Schettino parla e si difende in aula

A Grosseto quarta giornata di udienza per l’incidente probatorio sulla scatola nera della Costa Concordia. Per i periti l'errore del timoniere fu "assolutamente ininfluente"

Schettino parla e si difende in aula

Il comandante Francesco Schettino per la prima volta parla in aula e si difende dalle accuse nell’incidente probatorio sul naufragio della Costa Concordia. E' stato lui a chiedere al gip di poter intervenire per interloquire direttamente con i periti. Schettino si è difeso su vari punti, dando la sua versione sulle iniziative prese nei momenti del naufragio e della gestione dell'emergenza. Schettino è parso molto combattivo. Ha raccontato di aver dato ordini precisi, una manovra destra-sinistra-destra mentre la nave procedeva a 16 nodi verso l’isola del Giglio. Schettino ha spiegato ai periti di aver manovrato così la nave per provare a "disimpegnare la poppa", precisando che la tecnica, in gergo marinaresco, viene chiamata "scodinzolo" e la si attua per gli improvvisi cambi di rotta.

La difesa di Schettino tramite l’avvocato Bruno Leporatti cerca di mettere in evidenza le responsabilità di Costa Crociere spa per il naufragio della nave. I difensori di Schettino hanno iniziato a fare le loro osservazioni alla perizia del gip. I rilievi dei legali si concentrano su eventuali carenze ed errori della compagnia.

Le moltissime domande che la difesa di Schettino rivolge ai periti del gip tentano di smontare le accuse mosse al comandante.

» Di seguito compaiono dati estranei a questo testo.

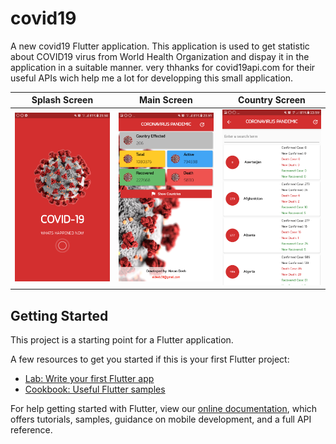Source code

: # covid19

A new covid19 Flutter application.
This application is used to get statistic about COVID19 virus from World Health Organization and dispay it in the application in a suitable manner. very thhanks for covid19api.com for their useful APIs wich help me a lot for developping this small application.


Splash Screen              |  Main Screen              |  Country Screen
:-------------------------:|:-------------------------:|:-------------------------:
![](https://github.com/aldeebhasan/covid19/blob/master/Screenshots/Screenshot_20200403-235858.png)  | ![](https://github.com/aldeebhasan/covid19/blob/master/Screenshots/Screenshot_20200403-235902.png)  | ![](https://github.com/aldeebhasan/covid19/blob/master/Screenshots/Screenshot_20200403-235907.png)


## Getting Started

This project is a starting point for a Flutter application.

A few resources to get you started if this is your first Flutter project:

- [Lab: Write your first Flutter app](https://flutter.dev/docs/get-started/codelab)
- [Cookbook: Useful Flutter samples](https://flutter.dev/docs/cookbook)

For help getting started with Flutter, view our
[online documentation](https://flutter.dev/docs), which offers tutorials,
samples, guidance on mobile development, and a full API reference.
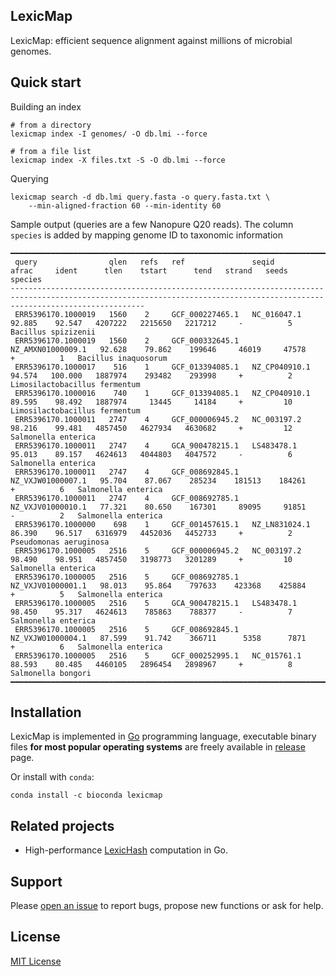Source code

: ## LexicMap

LexicMap: efficient sequence alignment against millions of microbial genomes​.

## Quick start

Building an index

    # from a directory
    lexicmap index -I genomes/ -O db.lmi --force

    # from a file list
    lexicmap index -X files.txt -S -O db.lmi --force

Querying

    lexicmap search -d db.lmi query.fasta -o query.fasta.txt \
        --min-aligned-fraction 60 --min-identity 60

Sample output (queries are a few Nanopure Q20 reads).
The column `species` is added by mapping genome ID to taxonomic information

    ━━━━━━━━━━━━━━━━━━━━━━━━━━━━━━━━━━━━━━━━━━━━━━━━━━━━━━━━━━━━━━━━━━━━━━━━━━━━━━━━━━━━━━━━━━━━━━━━━━━━━━━━━━━━━━━━━━━━━━━━━━━━━━━━━━━━━━━━━━━━━━━━━━━━━━━━━━━━━━━━━━━━━━━━━━
     query                qlen   refs   ref               seqid                afrac     ident      tlen    tstart      tend   strand   seeds   species
    --------------------------------------------------------------------------------------------------------------------------------------------------------------------------
     ERR5396170.1000019   1560    2     GCF_000227465.1   NC_016047.1         92.885    92.547   4207222   2215650   2217212     -          5   Bacillus spizizenii
     ERR5396170.1000019   1560    2     GCF_000332645.1   NZ_AMXN01000009.1   92.628    79.862    199646     46019     47578     +          1   Bacillus inaquosorum
     ERR5396170.1000017    516    1     GCF_013394085.1   NZ_CP040910.1       94.574   100.000   1887974    293482    293998     +          2   Limosilactobacillus fermentum
     ERR5396170.1000016    740    1     GCF_013394085.1   NZ_CP040910.1       89.595    98.492   1887974     13445     14184     +         10   Limosilactobacillus fermentum
     ERR5396170.1000011   2747    4     GCF_000006945.2   NC_003197.2         98.216    99.481   4857450   4627934   4630682     +         12   Salmonella enterica
     ERR5396170.1000011   2747    4     GCA_900478215.1   LS483478.1          95.013    89.157   4624613   4044803   4047572     -          6   Salmonella enterica
     ERR5396170.1000011   2747    4     GCF_008692845.1   NZ_VXJW01000007.1   95.704    87.067    285234    181513    184261     +          6   Salmonella enterica
     ERR5396170.1000011   2747    4     GCF_008692785.1   NZ_VXJV01000010.1   77.321    80.650    167301     89095     91851     -          2   Salmonella enterica
     ERR5396170.1000000    698    1     GCF_001457615.1   NZ_LN831024.1       86.390    96.517   6316979   4452036   4452733     +          2   Pseudomonas aeruginosa
     ERR5396170.1000005   2516    5     GCF_000006945.2   NC_003197.2         98.490    98.951   4857450   3198773   3201289     +         10   Salmonella enterica
     ERR5396170.1000005   2516    5     GCF_008692785.1   NZ_VXJV01000001.1   98.013    95.864    797633    423368    425884     +          5   Salmonella enterica
     ERR5396170.1000005   2516    5     GCA_900478215.1   LS483478.1          98.450    95.317   4624613    785863    788377     -          7   Salmonella enterica
     ERR5396170.1000005   2516    5     GCF_008692845.1   NZ_VXJW01000004.1   87.599    91.742    366711      5358      7871     +          6   Salmonella enterica
     ERR5396170.1000005   2516    5     GCF_000252995.1   NC_015761.1         88.593    80.485   4460105   2896454   2898967     +          8   Salmonella bongori
    ━━━━━━━━━━━━━━━━━━━━━━━━━━━━━━━━━━━━━━━━━━━━━━━━━━━━━━━━━━━━━━━━━━━━━━━━━━━━━━━━━━━━━━━━━━━━━━━━━━━━━━━━━━━━━━━━━━━━━━━━━━━━━━━━━━━━━━━━━━━━━━━━━━━━━━━━━━━━━━━━━━━━━━━━━━

## Installation

LexicMap is implemented in [Go](https://go.dev/) programming language,
executable binary files **for most popular operating systems** are freely available
in [release](https://github.com/shenwei356/lexicmap/releases) page.

Or install with `conda`:

    conda install -c bioconda lexicmap

## Related projects

- High-performance [LexicHash](https://github.com/shenwei356/LexicHash) computation in Go.

## Support

Please [open an issue](https://github.com/shenwei356/LexicMap/issues) to report bugs,
propose new functions or ask for help.

## License

[MIT License](https://github.com/shenwei356/LexicMap/blob/master/LICENSE)

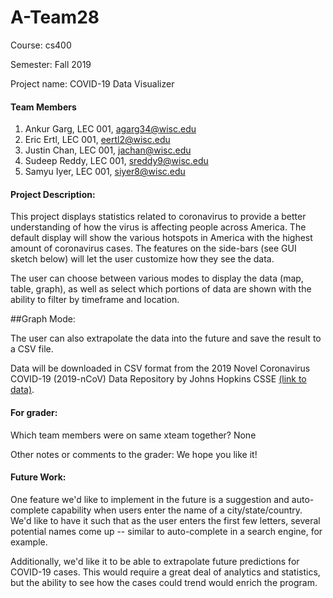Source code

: # A-Team28

Course: cs400

Semester: Fall 2019

Project name: COVID-19 Data Visualizer

#### Team Members

1. Ankur Garg, LEC 001, agarg34@wisc.edu
2. Eric Ertl, LEC 001, eertl2@wisc.edu
3. Justin Chan, LEC 001, jachan@wisc.edu
4. Sudeep Reddy, LEC 001, sreddy9@wisc.edu
5. Samyu Iyer, LEC 001, siyer8@wisc.edu

#### Project Description: 
This project displays statistics related to coronavirus to provide a better understanding of how the virus is affecting people across America. The default display will show the various hotspots in America with the highest amount of coronavirus cases. The features on the side-bars (see GUI sketch below) will let the user customize how they see the data.

The user can choose between various modes to display the data (map, table, graph), as well as select which portions of data are shown with the ability to filter by timeframe and location.

##Graph Mode:


The user can also extrapolate the data into the future and save the result to a CSV file.

Data will be downloaded in CSV format from the 2019 Novel Coronavirus COVID-19 (2019-nCoV) Data Repository by Johns Hopkins CSSE [(link to data)](https://github.com/CSSEGISandData/COVID-19).

#### For grader:

Which team members were on same xteam together?
None

Other notes or comments to the grader:
We hope you like it!

#### Future Work:
One feature we'd like to implement in the future is a suggestion and auto-complete capability when users enter the name of a city/state/country. We'd like to have it such that as the user enters the first few letters, several potential names come up -- similar to auto-complete in a search engine, for example. 

Additionally, we'd like it to be able to extrapolate future predictions for COVID-19 cases. This would require a great deal of analytics and statistics, but the ability to see how the cases could trend would enrich the program. 
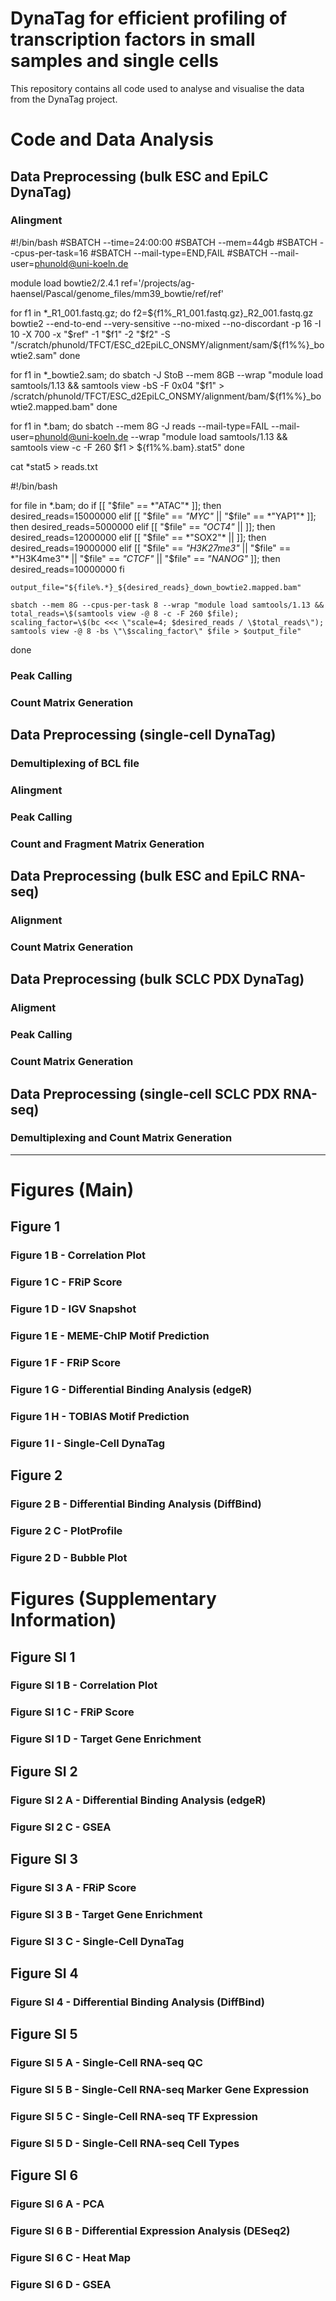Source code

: # DynaTag for efficient profiling of transcription factors in small samples and single cells
This repository contains all code used to analyse and visualise the data from the DynaTag project.

# Code and Data Analysis

## Data Preprocessing (bulk ESC and EpiLC DynaTag)

### Alingment

#!/bin/bash
#SBATCH --time=24:00:00
#SBATCH --mem=44gb
#SBATCH --cpus-per-task=16
#SBATCH --mail-type=END,FAIL
#SBATCH --mail-user=phunold@uni-koeln.de

module load bowtie2/2.4.1
ref='/projects/ag-haensel/Pascal/genome_files/mm39_bowtie/ref/ref'

for f1 in *_R1_001.fastq.gz; do
f2=${f1%_R1_001.fastq.gz}_R2_001.fastq.gz
bowtie2 --end-to-end --very-sensitive --no-mixed --no-discordant -p 16 -I 10 -X 700 -x "$ref" -1 "$f1" -2 "$f2" -S "/scratch/phunold/TFCT/ESC_d2EpiLC_ONSMY/alignment/sam/${f1%%}_bowtie2.sam"
done

for f1 in *_bowtie2.sam; do
sbatch -J StoB --mem 8GB --wrap "module load samtools/1.13 && samtools view -bS -F 0x04 "$f1" > /scratch/phunold/TFCT/ESC_d2EpiLC_ONSMY/alignment/bam/${f1%%}_bowtie2.mapped.bam"
done

for f1 in *.bam; do
sbatch --mem 8G -J reads --mail-type=FAIL --mail-user=phunold@uni-koeln.de --wrap "module load samtools/1.13 && samtools view -c -F 260 $f1 >  ${f1%%.bam}.stat5"
done

cat *stat5 > reads.txt

#!/bin/bash

for file in *.bam; do
    if [[ "$file" == *"ATAC"* ]]; then
        desired_reads=15000000
    elif [[  "$file" == *"MYC"* || "$file" == *"YAP1"* ]]; then
        desired_reads=5000000
    elif [[ "$file" == *"OCT4"* ||  ]]; then
        desired_reads=12000000
    elif [[ "$file" == *"SOX2"* ||  ]]; then
        desired_reads=19000000
    elif [[ "$file" == *"H3K27me3"* || "$file" == *"H3K4me3"* || "$file" == *"CTCF"* || "$file" == *"NANOG"* ]]; then
        desired_reads=10000000
    fi
    
    output_file="${file%.*}_${desired_reads}_down_bowtie2.mapped.bam"
    
    sbatch --mem 8G --cpus-per-task 8 --wrap "module load samtools/1.13 && total_reads=\$(samtools view -@ 8 -c -F 260 $file); scaling_factor=\$(bc <<< \"scale=4; $desired_reads / \$total_reads\"); samtools view -@ 8 -bs \"\$scaling_factor\" $file > $output_file"
done

### Peak Calling
### Count Matrix Generation

## Data Preprocessing (single-cell DynaTag)

### Demultiplexing of BCL file
### Alingment
### Peak Calling
### Count and Fragment Matrix Generation

## Data Preprocessing (bulk ESC and EpiLC RNA-seq)

### Alignment 
### Count Matrix Generation

## Data Preprocessing (bulk SCLC PDX DynaTag)

### Aligment
### Peak Calling
### Count Matrix Generation

## Data Preprocessing (single-cell SCLC PDX RNA-seq)

### Demultiplexing and Count Matrix Generation

----

# Figures (Main)

## Figure 1
### Figure 1 B - Correlation Plot

### Figure 1 C - FRiP Score

### Figure 1 D - IGV Snapshot

### Figure 1 E - MEME-ChIP Motif Prediction

### Figure 1 F - FRiP Score

### Figure 1 G - Differential Binding Analysis (edgeR)

### Figure 1 H - TOBIAS Motif Prediction

### Figure 1 I - Single-Cell DynaTag

## Figure 2
### Figure 2 B - Differential Binding Analysis (DiffBind)

### Figure 2 C - PlotProfile

### Figure 2 D - Bubble Plot


# Figures (Supplementary Information)

## Figure SI 1
### Figure SI 1 B - Correlation Plot

### Figure SI 1 C - FRiP Score

### Figure SI 1 D - Target Gene Enrichment

## Figure SI 2 
### Figure SI 2 A - Differential Binding Analysis (edgeR)

### Figure SI 2 C - GSEA

## Figure SI 3 
### Figure SI 3 A - FRiP Score

### Figure SI 3 B - Target Gene Enrichment

### Figure SI 3 C - Single-Cell DynaTag

## Figure SI 4
### Figure SI 4 - Differential Binding Analysis (DiffBind)

## Figure SI 5
### Figure SI 5 A - Single-Cell RNA-seq QC

### Figure SI 5 B - Single-Cell RNA-seq Marker Gene Expression

### Figure SI 5 C - Single-Cell RNA-seq TF Expression

### Figure SI 5 D - Single-Cell RNA-seq Cell Types

## Figure SI 6 
### Figure SI 6 A - PCA

### Figure SI 6 B - Differential Expression Analysis (DESeq2)

### Figure SI 6 C - Heat Map

### Figure SI 6 D - GSEA


















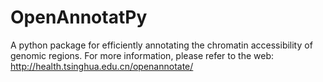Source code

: # OpenAnnotatPy
A python package for efficiently annotating the chromatin accessibility of genomic regions. For more information, please refer to the web: http://health.tsinghua.edu.cn/openannotate/
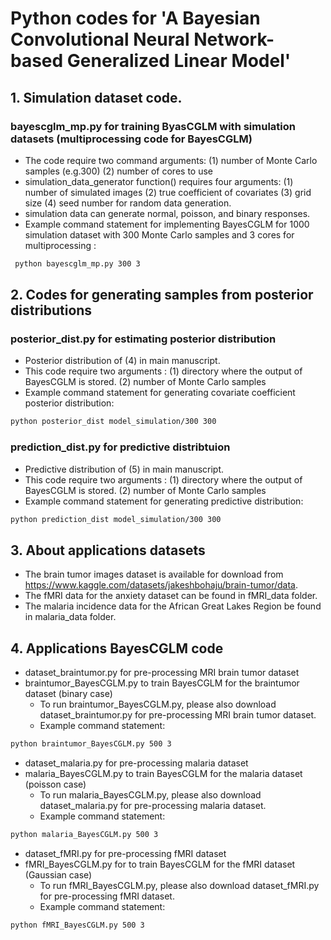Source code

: # Python codes for 'A Bayesian Convolutional Neural Network-based Generalized Linear Model'

## 1. Simulation dataset code. 
### bayescglm_mp.py for training ByasCGLM with simulation datasets (multiprocessing code for BayesCGLM)
* The code require two command arguments: (1) number of Monte Carlo samples (e.g.300) (2) number of cores to use
* simulation_data_generator function() requires four arguments:  (1) number of simulated images (2) true coefficient of covariates (3) grid size (4) seed number for random data generation.
* simulation data can generate normal, poisson, and binary responses. 
* Example command statement for implementing BayesCGLM for 1000 simulation dataset with 300 Monte Carlo samples and 3 cores for multiprocessing :
```diff
 python bayescglm_mp.py 300 3 
```
## 2. Codes for generating samples from posterior distributions 
### posterior_dist.py for estimating posterior distribution 
* Posterior distribution of (4) in main manuscript.
* This code require two arguments : (1) directory where the output of BayesCGLM is stored.  (2) number of Monte Carlo samples 
* Example command statement for generating covariate coefficient posterior distribution:
```diff
python posterior_dist model_simulation/300 300
``` 
  
### prediction_dist.py for predictive distribtuion 
* Predictive distribution of (5) in main manuscript.
* This code require two arguments : (1) directory where the output of BayesCGLM is stored.  (2) number of Monte Carlo samples 
* Example command statement for generating predictive distribution:
```diff
python prediction_dist model_simulation/300 300
```
## 3. About applications datasets 
* The brain tumor images dataset is available for download from https://www.kaggle.com/datasets/jakeshbohaju/brain-tumor/data.
* The fMRI data for the anxiety dataset can be found in fMRI_data folder.
* The malaria incidence data for the African Great Lakes Region be found in malaria_data folder.

## 4. Applications BayesCGLM code
* dataset_braintumor.py for pre-processing MRI brain tumor dataset
* braintumor_BayesCGLM.py to train BayesCGLM for the braintumor dataset (binary case)
  - To run braintumor_BayesCGLM.py, please also download dataset_braintumor.py for pre-processing MRI brain tumor dataset.
  - Example command statement:
```diff
python braintumor_BayesCGLM.py 500 3 
```
* dataset_malaria.py for pre-processing malaria dataset
* malaria_BayesCGLM.py to train BayesCGLM for the malaria dataset (poisson case)
  - To run malaria_BayesCGLM.py, please also download dataset_malaria.py for pre-processing malaria dataset.
  - Example command statement:
```diff
python malaria_BayesCGLM.py 500 3 
```
* dataset_fMRI.py for pre-processing fMRI dataset
* fMRI_BayesCGLM.py for to train BayesCGLM for the fMRI dataset (Gaussian case)
  - To run fMRI_BayesCGLM.py, please also download dataset_fMRI.py for pre-processing fMRI dataset.
  - Example command statement:
```diff
python fMRI_BayesCGLM.py 500 3 
```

In particolare la difesa critica le ricostruzioni emerse fino a ora, tra cui quella relativa alla manovra sulla rotta del Giglio dopo l’urto, ma anche l’immagine di uno Schettino che, dopo l’errore, avrebbe abbandonato la nave senza aspettare che si completasse l’evacuazione dei passeggeri e degli altri membri dell’equipaggio.

La replica della Costa crociere

Ad avvertire la Capitaneria di porto doveva comunque essere il comandante. Così, i difensori di Costa Crociere, sottolineano che il "dovere di informare tempestivamente la Capitaneria di quanto accaduto, incombeva e incombe sul comandante della nave e non sull’unità di crisi o sulla società in generale". A questo proposito, sottolinea l'avvocato De Luca, "le disposizioni che sono state eccepite rispetto al dovere della Costa di informare tempestivamente la capitaneria di quanto accaduto, sono state male interpretate.

L’errore del timoniere? Ininfluente

Il timoniere indonesiano ha sbagliato nell'applicare l'ordine di Schettino nell’avvicinamento al Giglio per "l’inchino". Ma lo sbaglio sarebbe stato ininfluente, ha detto l’ammiraglio Giuseppe Cavo Dragone rivolgendosi al difensore di Schettino. I periti hanno poi ribadito che i 13 secondi di tempo sprecati con la virata sbagliata non cambiarono nulla e anche se il timoniere avesse eseguito bene l’ordine, la nave avrebbe urtato lo stesso contro gli scogli.

Quella subito dopo la collisione con gli scogli "non fu una manovra, quella è stata una decisione. C’è differenza". Così Schettino ha risposto, al Tg1, ad una domanda su ciò che fece quella sera mentre era al comando della nave e se aveva fatto lui la manovrà che portò la nave davanti al porto.

Ieri il procuratore di Grosseto, Francesco Verusio, aveva detto che a portare la nave nella posizione vicino al porto del Giglio non fu la bravura del comandante, ma la "mano del buon Dio", l’abbrivio della Costa Concordia e condizioni meteo favorevoli.